* **REQUIRED ACTION 1**: Please list the words and phrases that the essay on leaving STEM research uses to describe research careers in sentences of the form "research careers are ...".
* **REQUIRED ACTION 2**: Continue the essay on leaving STEM research from the point where it stops.

* **TEXT SEGMENT**:
____________

I’ve received countless numbers of e-mail messages and phone calls from frustrated STEM graduate students who want to know how I got out of the lab and into another career.  Research is not for everyone, yet it is the only career for which many STEM academic departments prepare students, and it is certainly the career choice that academic faculty value most among their graduates (with rare exception, including my wonderful adviser, who has been supportive of my alternative pathway every step of the way and, as a result of watching his own professional wife balance career and family, was incredibly flexible when I entered graduate school with two children and a husband in tow).

That people who leave the laboratory are frequently shunned as failures, assumed to be incompetent, and accused of being sellouts—clearly excommunicated from the STEM club—doesn’t help.  The narrow focus on research careers, to the exclusion of all others, may be the real source of the disappointing enrollment trends.

Research careers are highly competitive.  No matter how long you’ve been at it, to be a successful researcher means competing against a growing group of applicants for a shrinking supply of grant and contract resources. As federal spending on interest and entitlement programs grow, the competition is only going to increase.  Peer reviewers and contracting officials are compelled to give priority to those with the strongest track record and the highest likelihood of success, which generally means that the rewards are greatest for those who devote the most time and energy to their work.

This isn’t gender bias.  It is reality. There are rare exceptions among a few scientists who can focus intensely—or farm the work out to enough graduate students—that they get the job done with breathtaking efficiency.  But for the most part, no dean or tenure policy in the world can change the fact that research careers are demanding and not very family friendly, because in general, being smart isn’t nearly as important as being persistent, and persistence requires time.  Designing better experiments is good, but being there to repeat them over and over again, in every possible iteration, is even better.

____________

[Extracted entries]

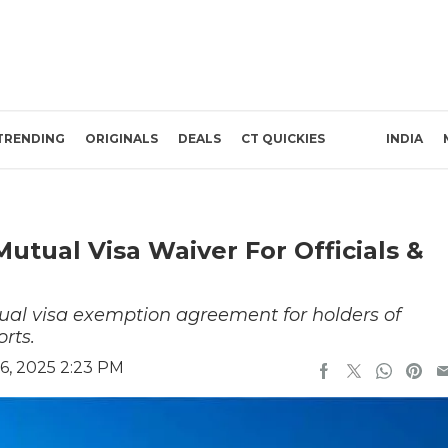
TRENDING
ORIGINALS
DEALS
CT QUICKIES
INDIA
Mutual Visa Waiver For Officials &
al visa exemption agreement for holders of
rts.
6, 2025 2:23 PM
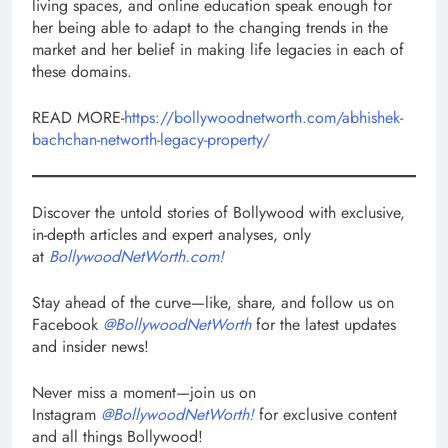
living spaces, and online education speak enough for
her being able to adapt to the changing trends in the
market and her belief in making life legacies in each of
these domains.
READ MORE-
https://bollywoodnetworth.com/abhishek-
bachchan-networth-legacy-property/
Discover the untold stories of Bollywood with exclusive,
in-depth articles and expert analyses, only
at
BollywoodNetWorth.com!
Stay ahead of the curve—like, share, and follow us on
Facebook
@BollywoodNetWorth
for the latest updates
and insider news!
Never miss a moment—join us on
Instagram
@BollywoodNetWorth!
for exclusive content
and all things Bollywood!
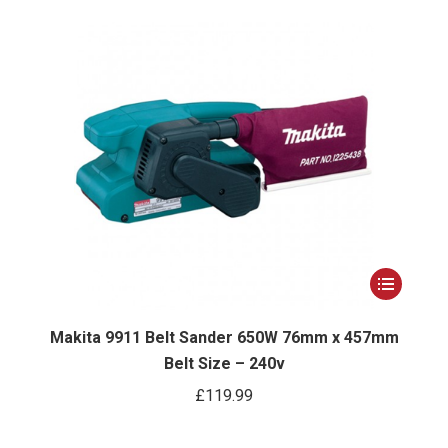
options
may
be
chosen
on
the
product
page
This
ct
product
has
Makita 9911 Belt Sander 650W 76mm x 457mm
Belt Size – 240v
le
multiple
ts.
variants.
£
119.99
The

____________

* **EXERCISE ANSWER 1**:
- highly competitive
- demanding
- not very family friendly

* **EXERCISE ANSWER 2**:
Students are smart enough to see the pressures under which their faculty mentors travail.  If  a student knows she doesn’t want to spend her career in such a competitive environment, yet she doesn’t see other viable career options based on STEM training, then it isn’t surprising that she would change majors and get out while there’s still time.   

I could go on and on about the limitations of this report and its overreliance on poorly designed studies or anecdotal legal cases to come to tired and unsubstantiated conclusions about why the achievement gap persists.

For example, there is a whole section of the report that explores the “likeability” of successful females over successful males, and the conclusions drawn are based on the results of a couple of poorly designed and statistically insignificant studies.  One study cited as evidence that successful women are less likeable, and therefore, less likely to enjoy career success (except if they are more successful, then how can one argue that their success hindered their success?)  is based on the responses of only 48 survey participants, all of whom were enrolled in an undergraduate psychology course at a single university, and 90 percent of whom also had outside work experience.   In this study, the participants were given career profiles (said to be of equal merit) for one woman, one man, and one “dummy” man (their term, not mine) and were asked to select which individual would be more likeable.  There were 19 students who selected the female as the more likeable candidate, whereas 23 students selected the male.  So the difference of four votes among a group of 48 respondents is seen as quantifiable and undeniable evidence that successful females are unlikeable. Meanwhile, because two-thirds of the candidates were male, I would be surprised if the results didn’t lean toward the likeable male, given there were two to select from.  Is it possible that something in the fictitious resumes, rather than candidate’s gender, influenced the results?

We don’t know what sort of messages might have been planted in the psychology classroom or through the psychology curriculum that may have biased these results. That the researcher used students in her own department, and possibly even in her own classes, to perform the study raises a number of questions.  Wouldn’t it make more sense to sample a larger group of students that come from a wide range of majors and even more than one university?  Also, this study relied on “recruited” survey participants, as opposed to randomly selected participants. The literature about selection bias is quite extensive, so I need not review it here. 

Beyond that, we don’t know whether it was societal cues and environmental factors that influenced the decisions these students made on their survey, or if it was some real life experience that may have had a greater impact on their choices regarding the most likeable candidate.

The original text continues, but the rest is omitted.